Insomma, dove si è andati in questi 65 anni testimoniati nel servizio? “Ci siamo tuffati in una grande piscina senza acqua, con un bel tuffo, sia chiaro, ma senza acqua”. Don Ruggero non risparmia critiche ai confratelli: “Manca una considerazione di critica costruttiva all’interno del clero”, ribadisce. “Manca il coraggio di buttarsi nella mischia. A 60 anni dal Concilio mancano esempi che facciano capire che sia funzionato”. Identità e rapportarsi con la comunità in un modo che ricordi quello filiale.

“Un tempo il prete era chiamato ‘padre’ perché si identificava con la gente e si metteva al servizio del Popolo. Oggi dobbiamo chiederci se il prete esprime davvero un’identità o è solo un celebrante. Se il caso in questione è il primo allora bisogna seguire di più il fondatore, Gesù Cristo”. Il calo delle vocazioni, ma anche della presenza nelle chiese, “è un dato che desta preoccupazione perché ci si ritrova in un gruppo ridotto ai riti ma senza avere riferimenti storici né politici. Insomma, una comunità inerme al mondo con il quale dovrebbe essere in dialogo che, invece, non lo è. Il mondo vive nel denaro e nel mercato, noi dovremmo vivere nella persona”.

Per don Ruggero “viviamo in una società che salvaguarda i salvaguardati e protegge i protetti: siamo al paradosso”. Una ricetta vera non c’è. Negli anni varie sono le strade sperimentate ma ogni realtà ha le proprie caratteristiche singole. I riti sono importanti e vanno curati ma bisogna guardare anche alla catechesi e lavorare in un’espressione ecclesiale che manca di sostanza. Lavorare con i giovani e per i giovani, preparandoli al futuro e alla società anche in un’ottica di preparare i lavoratori nella messe del futuro”.

Don Ruggero non lesina critiche alle scelte sulle parrocchie a livello diocesano: “L’idea di aver riunito quattro parrocchie, tra cui la nostra, spostando i giovani al San Luigi, dai salesiani, ha fatto sì che non si trovassero più in un contesto parrocchiale in cui crescere ma in un luogo amorfo lontano dalla realtà. Si è inventato un posto inesistente. La parrocchia dovrebbe essere il serbatorio di persone che vengono educate a guardare lontano”. Insomma, quale deve essere il percorso del cristiano cattolico di oggi, in un parrocchia come San Rocco?
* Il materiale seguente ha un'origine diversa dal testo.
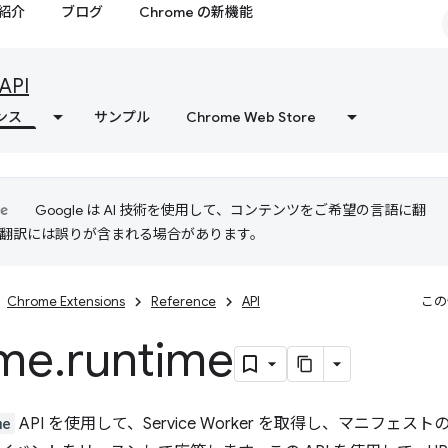
紹介
ブログ
Chrome の新機能
API
ンス
サンプル
Chrome Web Store
Google は AI 技術を使用して、コンテンツをご希望の言語に翻
I 翻訳には誤りが含まれる場合があります。
Chrome Extensions
Reference
API
この
me
.
runtime
me
API を使用して、Service Worker を取得し、マニフ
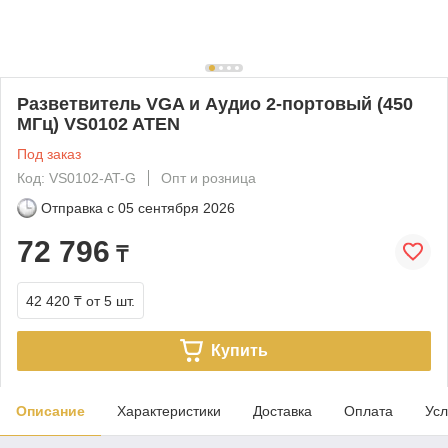
Разветвитель VGA и Аудио 2-портовый (450
МГц) VS0102 ATEN
Под заказ
Код: VS0102-AT-G
Опт и розница
Отправка с
05 сентября 2026
72 796
₸
42 420 ₸
от 5 шт.
Купить
Описание
Характеристики
Доставка
Оплата
Усл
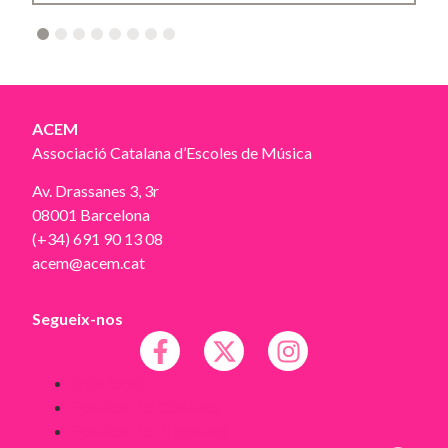
2
3
4
5
6
7
8
ACEM
Associació Catalana d’Escoles de Música
Av. Drassanes 3, 3r
08001 Barcelona
(+34) 691 90 13 08
acem@acem.cat
Segueix-nos
Avís legal
Política de Cookies
Política de Privacitat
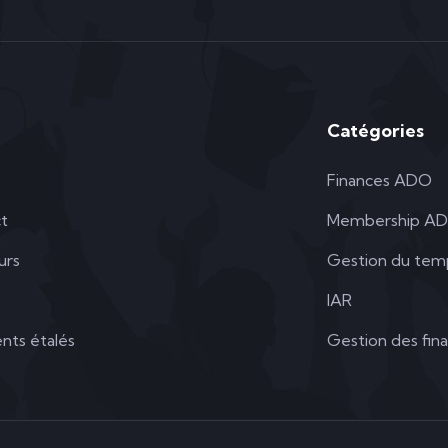
Catégories
Finances ADO
t
Membership A
urs
Gestion du tem
IAR
nts étalés
Gestion des fin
“Sicuramente l’impegno è dimostrare che l’uomo è in grado di esprimere Dio. Nella storia, con il rumore, vivendo le virtù teologali senza gesti che siano autoreferenziali, parlando di società, economia, politica e di futuro. Invece, proseguiamo in una Chiesa che ostracizza chi non si adegua al pensiero e nella società siamo sempre più emarginati e questo ci porta a non avere né spazio né parola: non ci sembra di essere più importanti e di avere forza”, conclude don Ruggero.

Di sicuro anche se gli anni passano alla velocità dei grani del rosario per chi è aduso all’instancabile preghiera tra i banchi delle nostre chiese, a don Ruggero l’augurio è quello, secolare, che si ripete all’interno delle Acclamazioni aquileiesi: “Deus conservet!”